Think about it. Contracting is a risky endeavor with many opportunities for something to go wrong that can create a negative impact on cash flow. Maybe the project or conditions are not what was anticipated, or the contractor needs more resources than expected.
Challenges like this increased as the economy came out of the Great Recession, when we saw an increased portion of risk passed on to subcontractors by risk-averse general contractors. As a result, some subcontractors took on too much work at too low a margin and were stretched beyond their credit capacity. Some of them tightened their belts, but others experienced long-term difficulties with bonding.
In addition, unfortunately, some contractors don’t retain enough of their profits in the business, perhaps preferring the immediate gratification of spending on a big house or vacations. Later, instead of being able to self-finance, they must rely on bank debt to finance their work. That may work out fine if everything goes right on the job, but even one overrun job can wreak havoc if the contractor doesn’t have the financial strength and stability to get through it.
How to Avoid Default
The most basic advice is to take the time to understand the contractual obligations, particularly when dealing with an owner or prime contractor for the first time. At times, something as simple as a personality conflict can lead to default. Some owners are sticklers for detail, and others need to have their expectations managed, so understanding them as well as the specific contractual obligations can make all the difference. In other situations, some prime contractors make a habit of transferring much of the risk to their subcontractors.
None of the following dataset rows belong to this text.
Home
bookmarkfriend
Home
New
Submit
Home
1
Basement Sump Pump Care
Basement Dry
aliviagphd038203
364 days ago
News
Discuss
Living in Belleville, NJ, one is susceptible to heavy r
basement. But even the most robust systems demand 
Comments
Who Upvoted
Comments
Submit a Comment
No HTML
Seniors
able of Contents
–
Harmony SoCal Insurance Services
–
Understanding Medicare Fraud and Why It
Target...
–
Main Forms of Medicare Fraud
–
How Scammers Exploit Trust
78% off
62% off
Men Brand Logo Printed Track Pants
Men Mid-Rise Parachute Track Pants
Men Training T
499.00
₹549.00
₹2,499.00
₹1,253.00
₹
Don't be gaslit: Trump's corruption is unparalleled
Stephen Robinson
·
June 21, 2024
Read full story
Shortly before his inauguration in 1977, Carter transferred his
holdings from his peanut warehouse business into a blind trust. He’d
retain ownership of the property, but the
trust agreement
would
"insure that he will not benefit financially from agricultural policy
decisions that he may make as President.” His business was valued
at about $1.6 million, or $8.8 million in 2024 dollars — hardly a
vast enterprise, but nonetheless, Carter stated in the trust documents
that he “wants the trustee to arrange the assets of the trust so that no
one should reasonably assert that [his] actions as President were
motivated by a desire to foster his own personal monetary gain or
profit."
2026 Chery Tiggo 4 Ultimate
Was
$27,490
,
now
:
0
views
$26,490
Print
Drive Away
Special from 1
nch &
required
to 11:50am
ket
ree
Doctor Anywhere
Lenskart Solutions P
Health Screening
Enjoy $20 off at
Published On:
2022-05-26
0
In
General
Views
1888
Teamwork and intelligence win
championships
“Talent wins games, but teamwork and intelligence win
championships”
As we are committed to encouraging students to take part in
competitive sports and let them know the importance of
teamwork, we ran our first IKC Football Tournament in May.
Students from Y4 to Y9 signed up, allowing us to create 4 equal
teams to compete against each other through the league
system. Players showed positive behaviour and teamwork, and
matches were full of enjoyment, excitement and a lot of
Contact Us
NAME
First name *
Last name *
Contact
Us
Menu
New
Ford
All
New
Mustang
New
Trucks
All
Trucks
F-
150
Taking the time for a careful review of the contract and evaluation of the risk makes it easier to avoid the need for repricing and can alert contractors to elements that they should recognize as deal breakers. This is a role your agent should perform as your advisor. A common philosophy is that the profitability of the contract often hinges on how well the contract was negotiated in the beginning.
How to Be Bondable
Let’s take a look at 13 things contractors need to have to qualify for surety bonding:
- A track record of profitability—Financial strength is the single most important factor. Even for those who have experienced tough times, it is possible to demonstrate improvement by rebuilding the working capital structure.
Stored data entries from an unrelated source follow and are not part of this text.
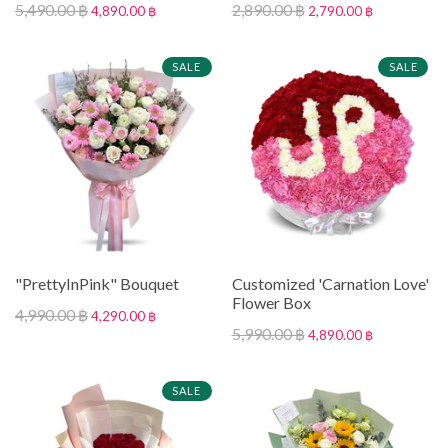
5,490.00 ฿
2,890.00 ฿
4,890.00 ฿
2,790.00 ฿
SALE
SALE
"PrettyInPink" Bouquet
Customized 'Carnation Love'
Flower Box
4,990.00 ฿
4,290.00 ฿
5,990.00 ฿
4,890.00 ฿
SALE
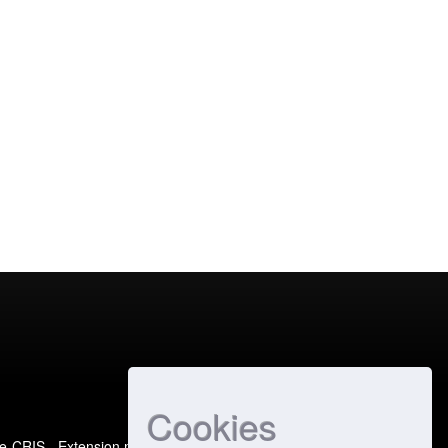
Cookies
e-CRIS
- Extension maintained and optimized by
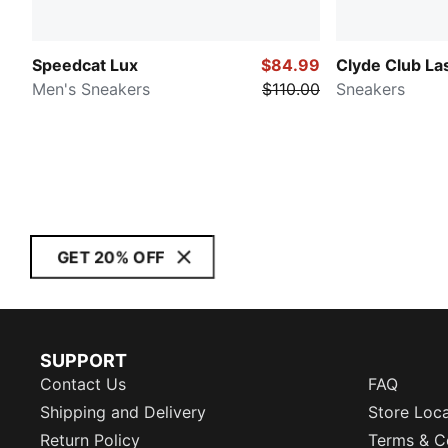
Speedcat Lux
$84.99
Clyde Club La
Men's Sneakers
$110.00
Sneakers
GET 20% OFF
SUPPORT
Contact Us
FAQ
Shipping and Delivery
Store Loc
Return Policy
Terms & C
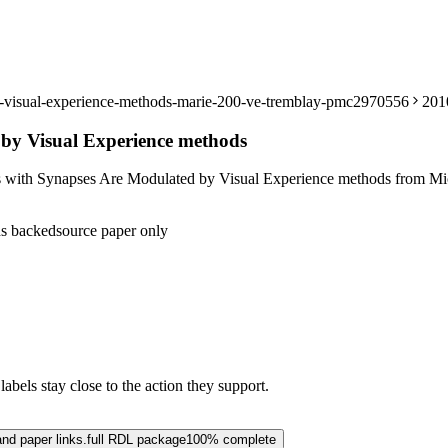
by-visual-experience-methods-marie-200-ve-tremblay-pmc2970556
201
 by Visual Experience methods
s with Synapses Are Modulated by Visual Experience methods from Mic
s backed
source paper only
abels stay close to the action they support.
and paper links.
full RDL package
100% complete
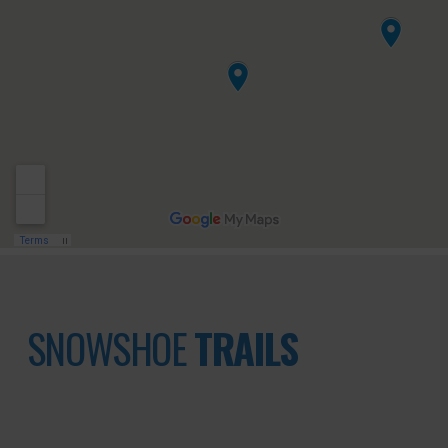
SNOWSHOE
TRAILS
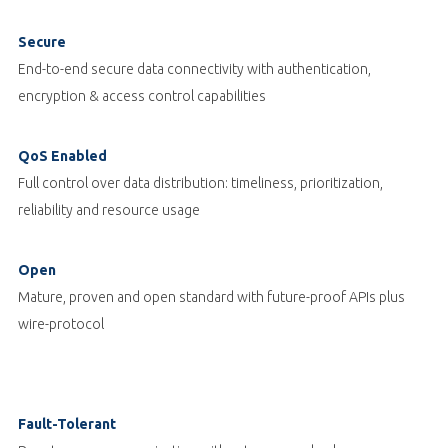
Secure
End-to-end secure data connectivity with authentication,
encryption & access control capabilities
QoS Enabled
Full control over data distribution: timeliness, prioritization,
reliability and resource usage
Open
Mature, proven and open standard with future-proof APIs plus
wire-protocol
Fault-Tolerant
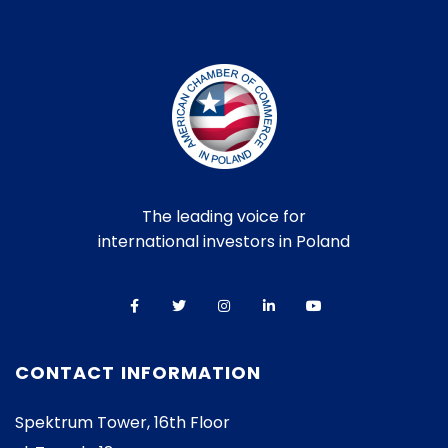
The leading voice for
international investors in Poland
CONTACT INFORMATION
Spektrum Tower, 16th Floor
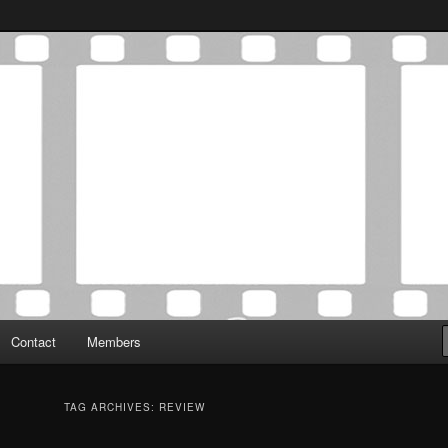
Association was established in May of 2012 to foster a community of
 Film Critics Association
Contact
Members
TAG ARCHIVES:
REVIEW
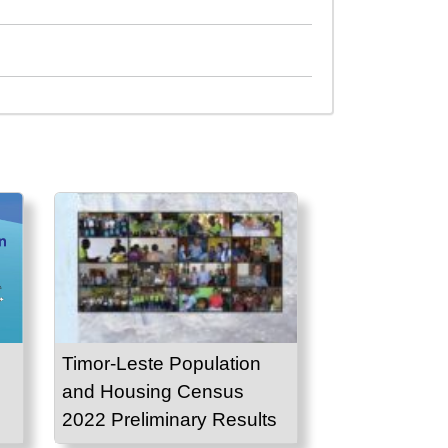
Timor-Leste Population
and Housing Census
2022 Preliminary Results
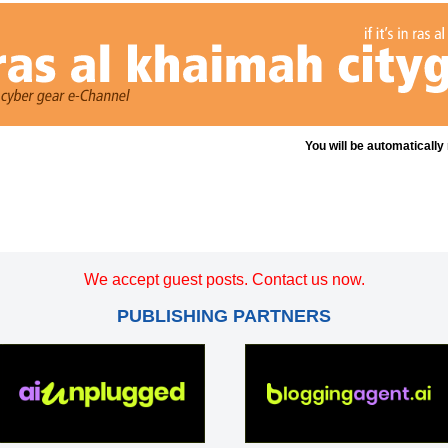
You will be automatically
We accept guest posts. Contact us now.
PUBLISHING PARTNERS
- A record of on-time job performance
- CPA-prepared financial statements—It’s well worth the time and money to work with a good CPA who understands the construction business.
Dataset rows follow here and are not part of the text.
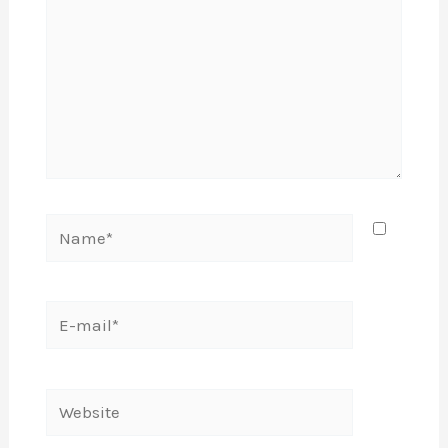
Name*
E-
mail*
Website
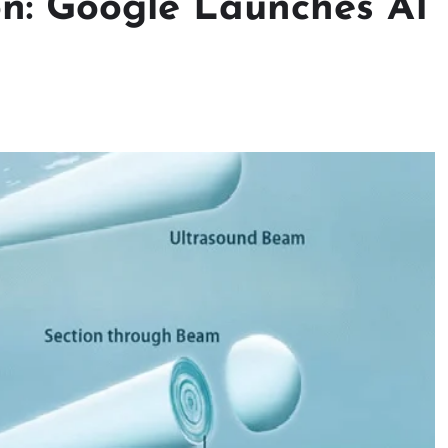
n: Google Launches AI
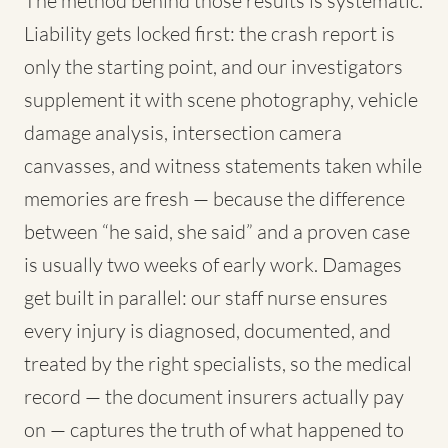
The method behind those results is systematic.
Liability gets locked first: the crash report is
only the starting point, and our investigators
supplement it with scene photography, vehicle
damage analysis, intersection camera
canvasses, and witness statements taken while
memories are fresh — because the difference
between “he said, she said” and a proven case
is usually two weeks of early work. Damages
get built in parallel: our staff nurse ensures
every injury is diagnosed, documented, and
treated by the right specialists, so the medical
record — the document insurers actually pay
on — captures the truth of what happened to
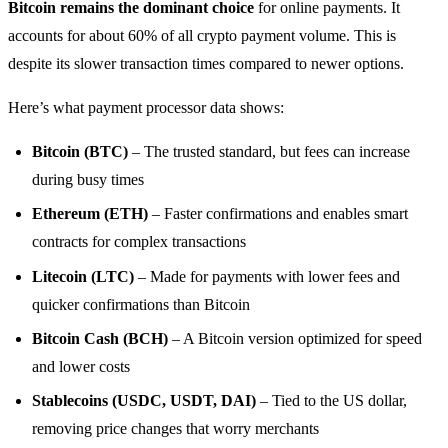
Bitcoin remains the dominant choice
for online payments. It
accounts for about 60% of all crypto payment volume. This is
despite its slower transaction times compared to newer options.
Here’s what payment processor data shows:
Bitcoin (BTC)
– The trusted standard, but fees can increase
during busy times
Ethereum (ETH)
– Faster confirmations and enables smart
contracts for complex transactions
Litecoin (LTC)
– Made for payments with lower fees and
quicker confirmations than Bitcoin
Bitcoin Cash (BCH)
– A Bitcoin version optimized for speed
and lower costs
Stablecoins (USDC, USDT, DAI)
– Tied to the US dollar,
removing price changes that worry merchants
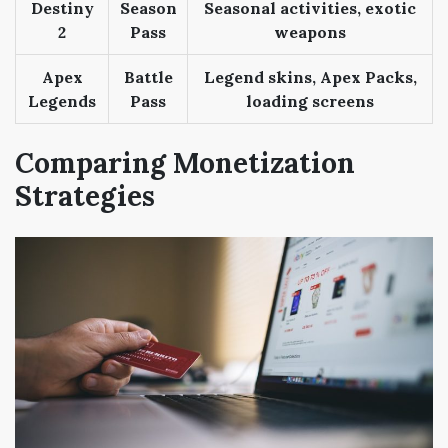
Destiny
Season
Seasonal activities, exotic
2
Pass
weapons
Apex
Battle
Legend skins, Apex Packs,
Legends
Pass
loading screens
Comparing Monetization
Strategies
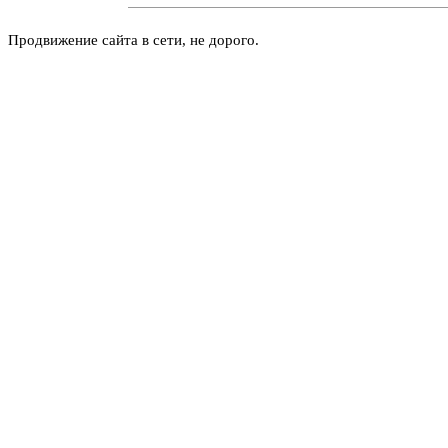
Продвижение сайта в сети, не дорого.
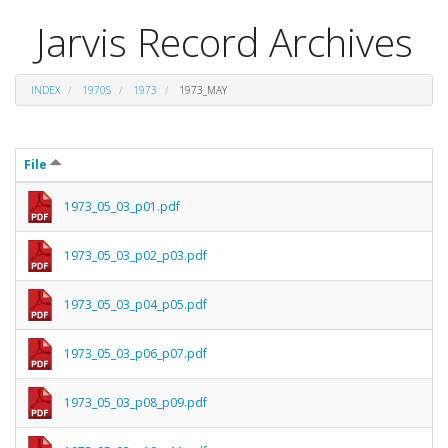
Jarvis Record Archives
INDEX
1970S
1973
1973_MAY
File
1973_05_03_p01.pdf
1973_05_03_p02_p03.pdf
1973_05_03_p04_p05.pdf
1973_05_03_p06_p07.pdf
1973_05_03_p08_p09.pdf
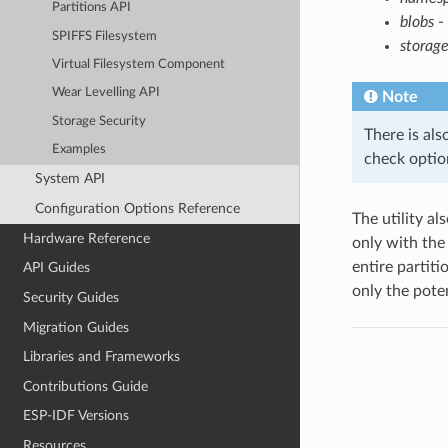
Partitions API
blobs
- 
SPIFFS Filesystem
storage
Virtual Filesystem Component
Wear Levelling API
Note
Storage Security
There is als
Examples
check option
System API
Configuration Options Reference
The utility al
Hardware Reference
only with th
entire partiti
API Guides
only the poten
Security Guides
Migration Guides
Libraries and Frameworks
Contributions Guide
ESP-IDF Versions
Resources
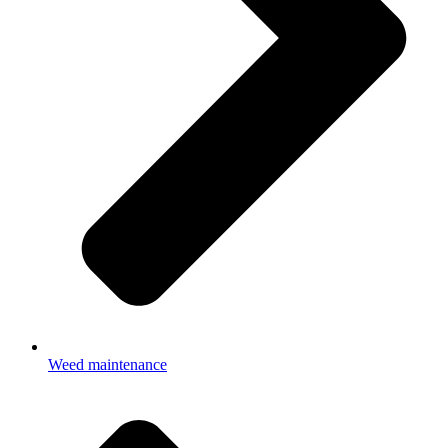
Weed maintenance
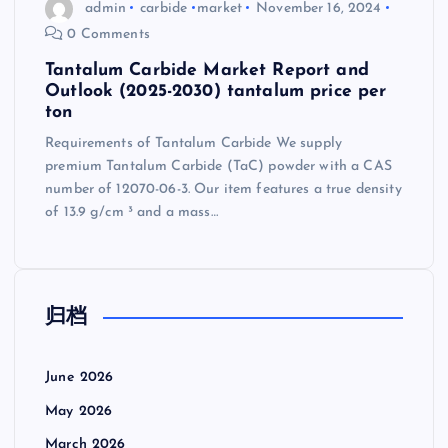
admin
carbide
market
November 16, 2024
0 Comments
Tantalum Carbide Market Report and
Outlook (2025-2030) tantalum price per
ton
Requirements of Tantalum Carbide We supply
premium Tantalum Carbide (TaC) powder with a CAS
number of 12070-06-3. Our item features a true density
of 13.9 g/cm ³ and a mass…
归档
June 2026
May 2026
March 2026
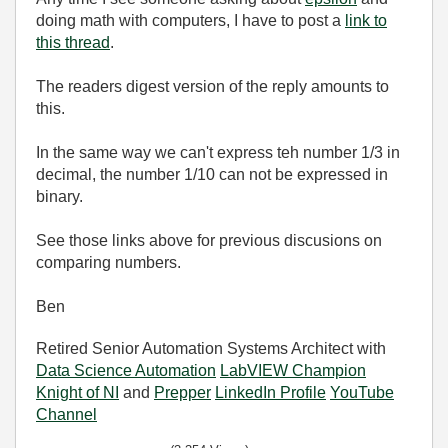
doing math with computers, I have to post a
link to
this thread
.
The readers digest version of the reply amounts to
this.
In the same way we can't express teh number 1/3 in
decimal, the number 1/10 can not be expressed in
binary.
See those links above for previous discusions on
comparing numbers.
Ben
Retired Senior Automation Systems Architect with
Data Science Automation
LabVIEW Champion
Knight of NI
and
Prepper
LinkedIn Profile
YouTube
Channel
- A good accounting system and smart job costing
- A consistent banking relationship and the ability to borrow as necessary
- Adequate insurance
- A succession plan—Sureties want to know what the company will do if something happens to the owner.
- No history of bankruptcy
- Good cash liquidity
- Good working capital
- Low debt to equity ratio
- Good and fair contracts—Good agents and sureties have experience in reviewing contracts and identifying potential pitfalls.
- Strong personal financial statement
Look at the situation from the point of view of the surety. Which contractor would you choose—the one who meets these criteria or the one with the fast boat and vacation home whose business is only surviving from one job to the next? It’s just good business to go with the one who is bondable.
Sureties also take into consideration the contractor’s relationship with the agent. They realize the importance of bonding a contractor who develops long-term relationships and listens to the agent’s advice. They don’t like to see contractors who agent-shop and bounce from agent to agent.
How to Use This Advice in Your Company
Most sureties will look favorably on your bond application as long as the 3 Cs are present: character, capital and capability. Look to your agent for assistance. The best agents help their clients by building and maintaining durable surety relationships. They do that by being the contractor’s translator, business consultant and matchmaker.
As a translator, your agent takes what you do and translates it into the surety’s language. Conversely, the agent interprets the surety’s needs and communicates them to the contractor in understandable, actionable terms.
As a business consultant, the agent brings solutions to your business and surety issues. The best agents draw on years of experience to make suggestions about balance sheet structuring alternatives to maximize bonding capacity. Share what sureties want to see in financial statement disclosures, and then advise on how to negotiate fee structures and general indemnification agreements.
As a matchmaker, the agent knows the surety market, surety appetites and capabilities—as well as the various underwriters’ perspectives and biases. When the right match is found, the bond gets written.
So, when you really look at the big picture, surety bonding doesn’t have to be difficult. It’s a discipline of thought and action that helps each contractor build a platform for growth and enhanced profitability. Who doesn’t want that? Isn’t it worth the effort?